From this you can build a lookup table for the first byte which gives you a mask and length:
// byte_counts[255] contains the number of additional
// bytes if the first byte has a value of 255.
uint8_t const byte_counts[256]; // a global constant.
// byte_masks[255] contains a mask for the useful bits in
// the first byte, if the first byte has a value of 255.
uint8_t const byte_masks[256]; // a global constant.
And then to decode:
// the resulting value.
uint64_t v = 0;
// mask off the data bits in the first byte.
v = *data & byte_masks[*data];
// read in the rest.
switch(byte_counts[*data])
{
case 3: v = v << 8 | *++data;
case 2: v = v << 8 | *++data;
case 1: v = v << 8 | *++data;
case 0: return v;
default:
// If you're on VC++, this'll make it take one less branch.
// Better make sure you've got all the valid inputs covered, though!
__assume(0);
}
No matter the size of the integer, this hits only one branch point: the switch, which will likely be put into a jump table. You can potentially optimize it even further for ILP by not letting each case fall through.

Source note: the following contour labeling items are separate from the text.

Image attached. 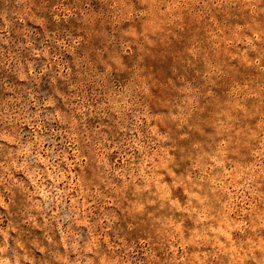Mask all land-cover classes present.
Returning a JSON list of instances; mask_svg holds the SVG:
<instances>
[{"label": "clouds", "instance_id": "obj_1", "mask_svg": "<svg viewBox=\"0 0 264 264\" xmlns=\"http://www.w3.org/2000/svg\"><path fill=\"white\" fill-rule=\"evenodd\" d=\"M0 264H264V0H0Z\"/></svg>", "mask_w": 264, "mask_h": 264}]
</instances>
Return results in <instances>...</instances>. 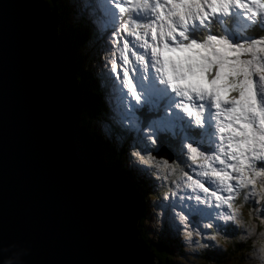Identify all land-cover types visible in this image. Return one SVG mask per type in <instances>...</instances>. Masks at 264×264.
<instances>
[{
    "label": "snow or ice",
    "instance_id": "1",
    "mask_svg": "<svg viewBox=\"0 0 264 264\" xmlns=\"http://www.w3.org/2000/svg\"><path fill=\"white\" fill-rule=\"evenodd\" d=\"M91 7L108 33L114 115L135 133L130 156L164 179L177 176L176 160L152 155L153 146L174 141L176 159L192 170L172 181L173 196L185 193L166 205L179 209L173 226L215 238L200 229L239 224L241 193L264 204V36L252 34L264 32V0H95Z\"/></svg>",
    "mask_w": 264,
    "mask_h": 264
},
{
    "label": "water",
    "instance_id": "2",
    "mask_svg": "<svg viewBox=\"0 0 264 264\" xmlns=\"http://www.w3.org/2000/svg\"><path fill=\"white\" fill-rule=\"evenodd\" d=\"M78 71L54 4L0 0V264H161L139 190L82 124Z\"/></svg>",
    "mask_w": 264,
    "mask_h": 264
},
{
    "label": "rangeland",
    "instance_id": "3",
    "mask_svg": "<svg viewBox=\"0 0 264 264\" xmlns=\"http://www.w3.org/2000/svg\"><path fill=\"white\" fill-rule=\"evenodd\" d=\"M70 1V8H74V11H77L79 15L84 13L87 15L92 14L91 5L95 0ZM74 3H78L81 8L77 6L75 8ZM83 9L86 11L84 12ZM217 34L219 33L217 32ZM252 34L255 36H263L256 32ZM107 39L108 35L105 36V40L99 44H95L97 53L100 55V60L102 61L99 69H102L106 73L108 68H110V65L105 67V63L110 56V53L107 51ZM82 44L85 46V51L90 50L91 46L89 47L84 40ZM113 79H115L114 76ZM96 125L100 124L96 123ZM114 142L121 144L124 143V139L120 135H117ZM169 142L175 143L174 141ZM131 145L132 144L129 143L128 148L131 149ZM159 146L160 145L153 146V148L157 149ZM130 149L125 158L127 160V165L130 166L134 172L145 176L146 172L140 170L141 167H144L155 173L153 174V181H149L150 188L148 189L153 192V195L149 194L146 198L147 213L144 225L149 232V236L152 238L158 237L164 239L171 247L175 248L174 264H264V216H262L260 211L264 208V204L254 203L259 197H252L245 201L243 193H241L240 199L236 201L237 205L241 206L240 223H230L226 232H216L215 229L201 228V231L213 233L215 238H213L212 235H197L196 230H193L192 236H188L187 232L182 230L177 231L173 226V217L177 215L179 209H172L166 207V205L170 204L172 201L178 200L180 195H185L184 192L179 193L177 196L172 195V192L176 190V186L172 181L184 171L193 174L191 168L182 166V170L179 171L180 161L176 159L179 162L178 166H176L177 176H168L167 179H164L163 177L167 174L158 173L157 170L148 168V166L142 164L138 167L137 165L139 162H134V158L130 156ZM156 159L160 160L162 158ZM188 163L190 164L191 162L188 161ZM181 165L183 164L181 163ZM187 194L190 195L191 193ZM187 203L195 202L187 201ZM218 223L223 222L219 221ZM194 240L197 241L196 245L193 244ZM238 243L242 244L239 246L241 247L240 249H237L238 245L236 244Z\"/></svg>",
    "mask_w": 264,
    "mask_h": 264
},
{
    "label": "trees",
    "instance_id": "4",
    "mask_svg": "<svg viewBox=\"0 0 264 264\" xmlns=\"http://www.w3.org/2000/svg\"><path fill=\"white\" fill-rule=\"evenodd\" d=\"M44 1L47 5L54 4L56 12L64 19L67 38L75 51L76 62L79 69L77 82L84 90L83 102L85 107L82 111V124L87 127L92 138L104 150L106 165L121 168L123 173L133 181L134 186L139 190L141 197L140 218L137 224L139 238L145 245L150 247L155 260H159L161 264H174L175 248L171 247L164 239L158 237L152 238L149 236V232L144 225L147 213L146 198L149 194L153 195V192L148 189L150 188L149 181H153L154 179L153 174L149 175V173L153 172L147 170L144 176L142 174H137L127 165L125 156L129 153L130 148H128V144L134 142L135 133L126 131L127 125H125L124 128L120 126L119 120L114 115L115 101L111 92V86L105 75L106 72L99 69L102 61L100 60V55L97 53L95 44H99L105 40V36L108 35V33L101 32L98 29L95 24L93 8H91V15H87L86 13L79 15L77 11H74V8H70V0ZM76 6L81 8L78 3H74L75 8ZM83 11L85 12L86 10L83 9ZM255 32L264 36V32L258 29ZM83 40L89 47L91 46L90 50L85 51V46L82 44ZM96 123L100 125H96ZM117 135H120L124 139V143L118 144L114 142ZM159 145V150L165 147L176 160V153L173 147L174 143L165 140ZM154 149L155 148L152 149L153 153L157 152V150ZM173 160L171 162H173ZM178 163L179 162L176 160V166H178ZM179 164V171H181L184 165H181V163ZM236 245H238L237 249H240L241 247L239 246L242 244L238 243Z\"/></svg>",
    "mask_w": 264,
    "mask_h": 264
}]
</instances>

First, rather than shifting, you can do a bitwise test on the
relevant bit. Second, you can use a pointer, rather than
indexing (but the compiler should do this optimization itself.
Thus:
uint64_t
readUnsignedVarLength( unsigned char const* pos )
{
uint64_t results = 0;
while ( (*pos & 0x80) == 0 ) {
results = (results << 7) | *pos;
++ pos;
}
return results;
}
At least, this corresponds to what your code does. For variable
length encoding of unsigned integers, it is incorrect, since
1) variable length encodings are little endian, and your code is
big endian, and 2) your code doesn't or in the high order byte.
Finally, the Wiki page suggests that you've got the test
inversed. (I know this format mainly from BER encoding and
Google protocol buffers, both of which set bit 7 to indicate
that another byte will follow.
The routine I use is:
uint64_t
readUnsignedVarLen( unsigned char const* source )
{
int shift = 0;
uint64_t results = 0;
uint8_t tmp = *source ++;
while ( ( tmp & 0x80 ) != 0 ) {
*value |= ( tmp & 0x7F ) << shift;
shift += 7;
tmp = *source ++;
}
return results | (tmp << shift);
}
For the rest, this wasn't written with performance in mind, but
I doubt that you could do significantly better. An alternative
solution would be to pick up all of the bytes first, then
process them in reverse order:
uint64_t
readUnsignedVarLen( unsigned char const* source )
{
unsigned char buffer[10];
unsigned char* p = std::begin( buffer );
while ( p != std::end( buffer ) && (*source & 0x80) != 0 ) {
*p = *source & 0x7F;
++ p;
}
assert( p != std::end( buffer ) );
*p = *source;
++ p;
uint64_t results = 0;
while ( p != std::begin( buffer ) ) {
-- p;
results = (results << 7) + *p;
}
return results;
}
The necessity of checking for buffer overrun will likely make
this slightly slower, but on some architectures, shifting by
a constant is significantly faster than shifting by a variable,
so this could be faster on them.
Globally, however, don't expect miracles. The motivation for
using variable length integers is to reduce data size, at
a cost in runtime for decoding and encoding.